A pressão sobre o recém-eleito presidente da Comissão Europeia vai aumentando. O presidente do Parlamento Europeu, Martin Schultz, ex-candidato à presidência da Comissão Europeia, disse esta quinta-feira estar preocupado com a possibilidade de os procedimentos noticiados poderem ser "legais em alguns Estados-membros" e que "a fraude e evasão fiscais sejam facilitadas".

"Isso significa que é urgente que os Estados-membros trabalhem connosco para pôr fim a práticas sistemáticas de evasão fiscal na Europa", apelou Schultz, em comunicado.

A Comissão Europeia abriu em Junho passado uma investigação a práticas fiscais que contrariam as regras concorrenciais europeias, envolvendo empresas norte-americanas com actividades na Europa.

Uma das investigações incidiu sobre acordos estabelecidos entre a Irlanda e a Apple, outra entre os Países Baixos e a Starbucks e a terceira entre o Luxemburgo e uma empresa financeira do grupo Fiat.

"O Luxemburgo mantém esses acordos fiscais secretos", escreve o Le Monde, acrescentando que essa informação não é partilhada com os restantes países europeus que, no entanto, "estão a par, de facto, das estratégias de evasão fiscal pelas multinacionais".
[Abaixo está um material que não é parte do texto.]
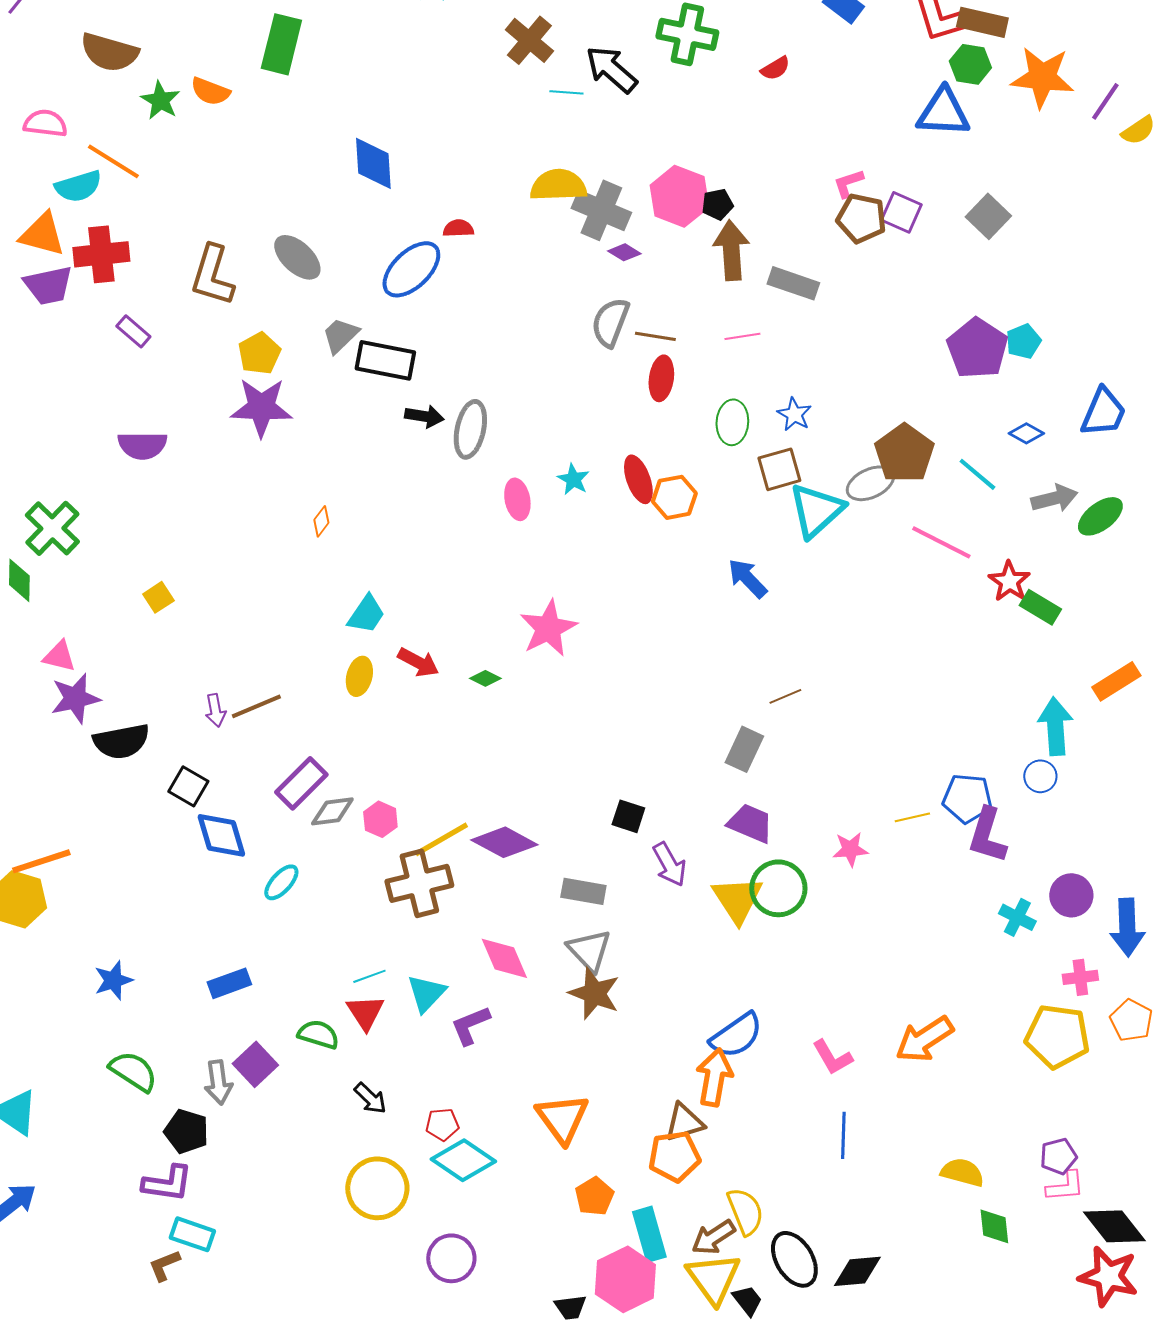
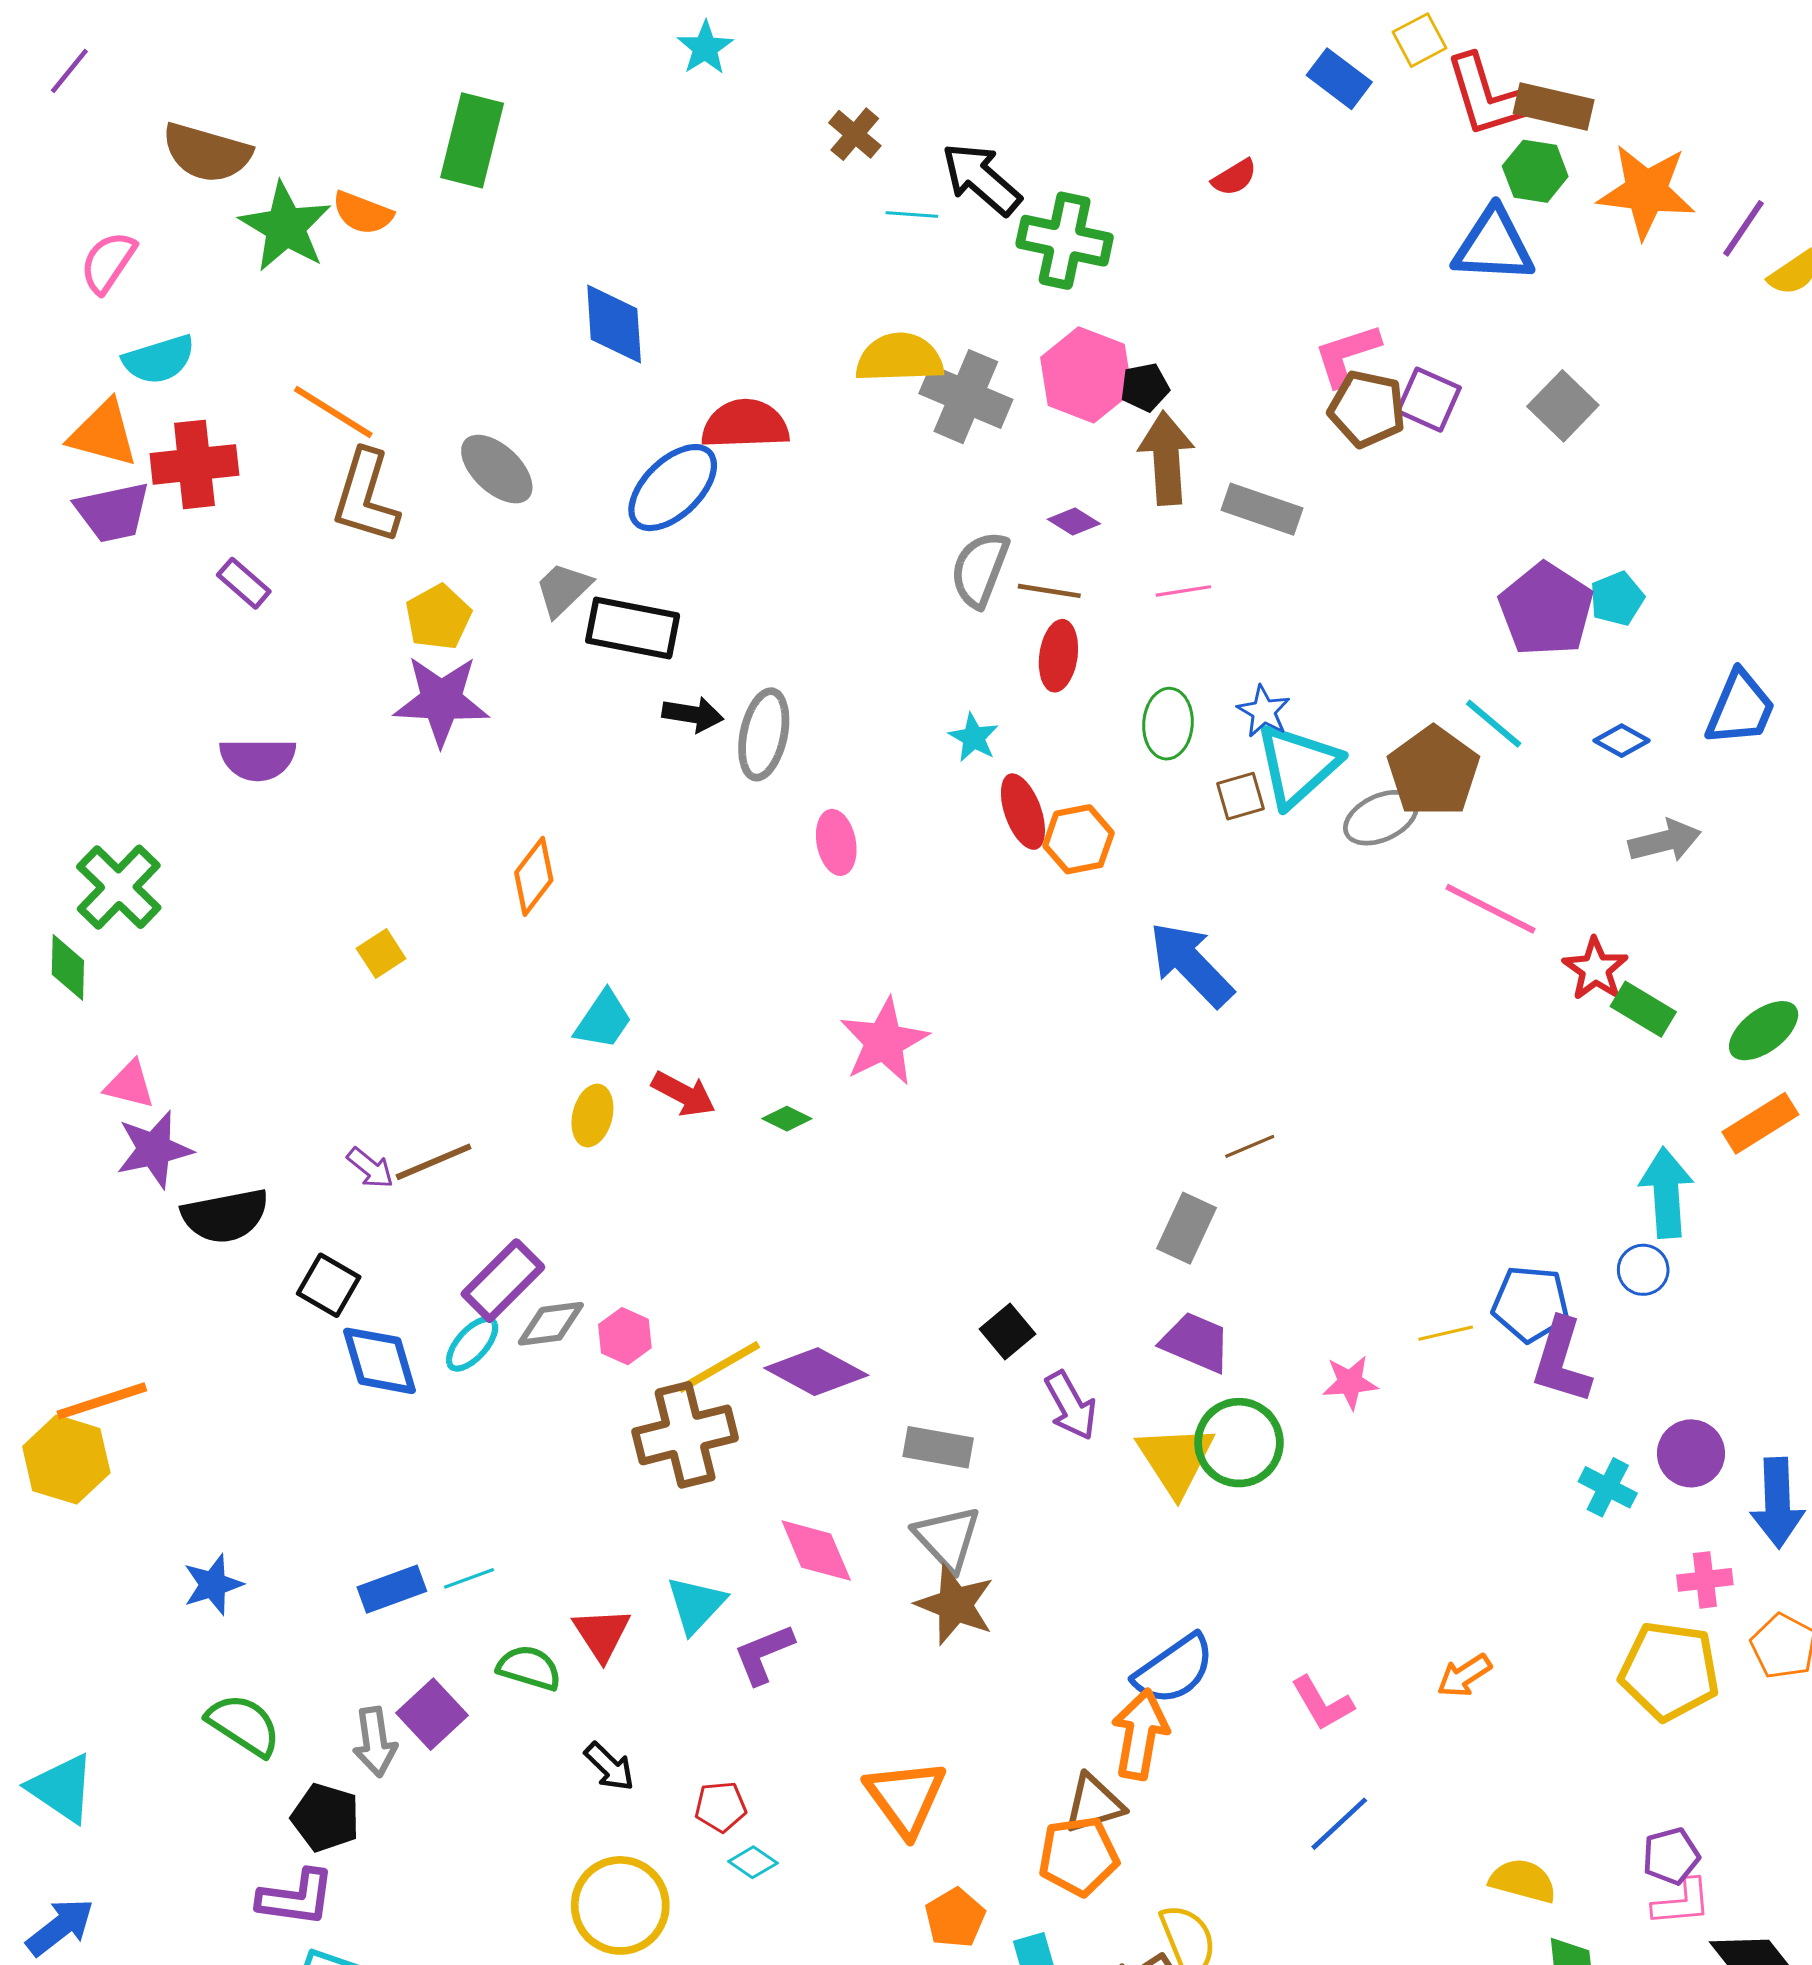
green cross: (687, 34) -> (1065, 241), moved
brown cross: (529, 40) -> (855, 134), size x0.7
green star: (160, 100) -> (285, 227), size x1.5
pink semicircle: (45, 123) -> (108, 262), turned -63
orange line: (113, 161) -> (333, 412), moved
pink L-shape: (848, 183) -> (1347, 355), size x1.4
red semicircle: (458, 228) -> (745, 424), size x1.8
purple diamond: (624, 252) -> (1074, 521), moved
brown square: (779, 469) -> (1240, 796), size x0.7
cyan line: (977, 474) -> (1494, 724), moved
cyan star: (573, 479) -> (974, 738), moved
cyan triangle: (816, 510) -> (1298, 765), moved
green ellipse: (1100, 516) -> (1764, 1031), moved
orange diamond: (321, 521) -> (534, 876), size x1.6
blue arrow: (747, 578) -> (1191, 964), size x1.4
yellow square: (158, 597) -> (381, 954), moved
purple arrow: (215, 710) -> (370, 1168), turned -40
black square: (628, 816) -> (1008, 1332), turned 32
cyan ellipse: (281, 882) -> (472, 1344), moved
cyan line: (369, 976) -> (469, 1578), moved
orange arrow: (924, 1039) -> (1464, 1676), size x0.6
blue line: (843, 1135) -> (1339, 1824), turned 45
cyan diamond: (463, 1160) -> (753, 1862), size x0.5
Entre os documentos obtidos pelo ICIJ estão contratos da consultora PricewaterhouseCoopers (PwC) "que redigiu e negociou os termos com a administração luxemburguesa", acrescenta o diário francês.

A investigação, que durou mais de seis meses, teve acesso a 28 mil páginas de documentos que mostram a flexibilidade das regras fiscais “oferecidas” pelos Luxemburgo, mas também as deficiências ou fragilidades dos regulamentos internacionais, escreve o Le Monde, citado pela AFP.

Numa primeira reacção a estas notícias, Xavier Bettel, actual primeiro-ministro luxemburguês, afirmou que as práticas fiscais do país respeitam as leis internacionais.